With less than 30 days until the September 7th election, I did what any other political outsider looking to get a better grasp of Aussie politics would do … I signed up to receive email correspondence from each of the four big parties. (Given my personal lean towards the effectiveness of twitter as a social platform, I also decided “to follow” each of them there as well. (Labor, Liberals, Nationals, and Greens)
As an expat working at the crossroads between social media and digital marketing, I signed up much more as an exercise in understanding how these parties were going to use email and social media in messaging to me, as opposed to a deep desire to understand the political differences of very different political systems.
Without fail, in just a few hours my inbox was pinged with well crafted, short, and pretty direct emails from each of the major parties outlining their positions, sharing their talking points, and reminding me that there’s limited time to make an impact.
The calls to action were simple – donate a few bucks, volunteer some time to make calls or knock on doors, or just share each respective party’s message of change.

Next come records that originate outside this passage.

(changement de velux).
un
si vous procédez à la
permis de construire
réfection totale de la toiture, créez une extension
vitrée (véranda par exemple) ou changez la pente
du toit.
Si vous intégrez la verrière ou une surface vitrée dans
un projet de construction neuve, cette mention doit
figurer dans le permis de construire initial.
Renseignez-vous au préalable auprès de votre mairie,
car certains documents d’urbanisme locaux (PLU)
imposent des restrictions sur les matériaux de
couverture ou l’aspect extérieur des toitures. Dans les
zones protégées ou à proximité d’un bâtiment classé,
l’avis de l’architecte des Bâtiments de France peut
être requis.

To be frank, this rather simple exercise yielded a pretty interesting finding: that the tactical deployment of email didn’t really differ substantially from party to party. And given that email still remains the single most effective driver of individual action, I thought to myself that the gap between parties in this very specific area wasn’t very wide.

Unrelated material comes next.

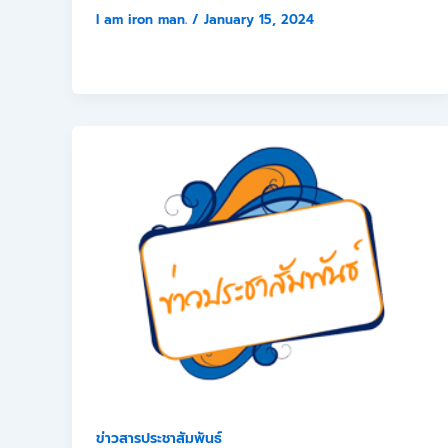
I am iron man.
/
January 15, 2024
ข่าวสารประชาสัมพันธ์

Even those following politics in this country at the most cursory level are certain to have seen a pretty significant uptick in social media chatter regarding the Federal election during the past week. A quick search on twitter for the “AusElection2013”, just one of many hashtags linking together social conversations regarding the election, yields countless tweets from the socially active willing to share their opinion at any given moment.
While some tweets are directed specifically at Kevin Rudd or Tony Abbott (or to their respective parties), others are more high level and just group together the themes that seemingly matter the most to Australians-i.e, the economy, immigration, the environment, etc.
This very transition to social marks an important shift in how politics is conducted in Australia as social media will continue to reshape the conversation, faster and more quickly than traditional avenues.
And as a quick cheat sheet in how I see the different platforms performing, I would argue the following:
Facebook – will be the hub where all political parties try to rally their most committed supporters and most loyal activists. Keep an eye on Facebook to see real opportunities for engagement offline.
Twitter – the quick and dirty way to get out facts, attack the opposition, rebut specific arguments, and generally seed very high level messages.
YouTube – perhaps the single most UNDERLEVERAGED resource in Aussie politics. There are countless ways in which to use YouTube effectively to energize supporters and spread your message through video (which is a very powerful medium in politics) … and I think both parties could do more here.
Instagram – well, Rudd and Labor definitely have a leg up here given that no one else is active. But Instagram is a clever and innovative platform to humanize a candidate and demonstrate that he’s just like any one else. And while the pic of him having nicked himself shaving had mixed reviews, I thought it was clever, spontaneous, authentic, and timely … exactly the message it wanted.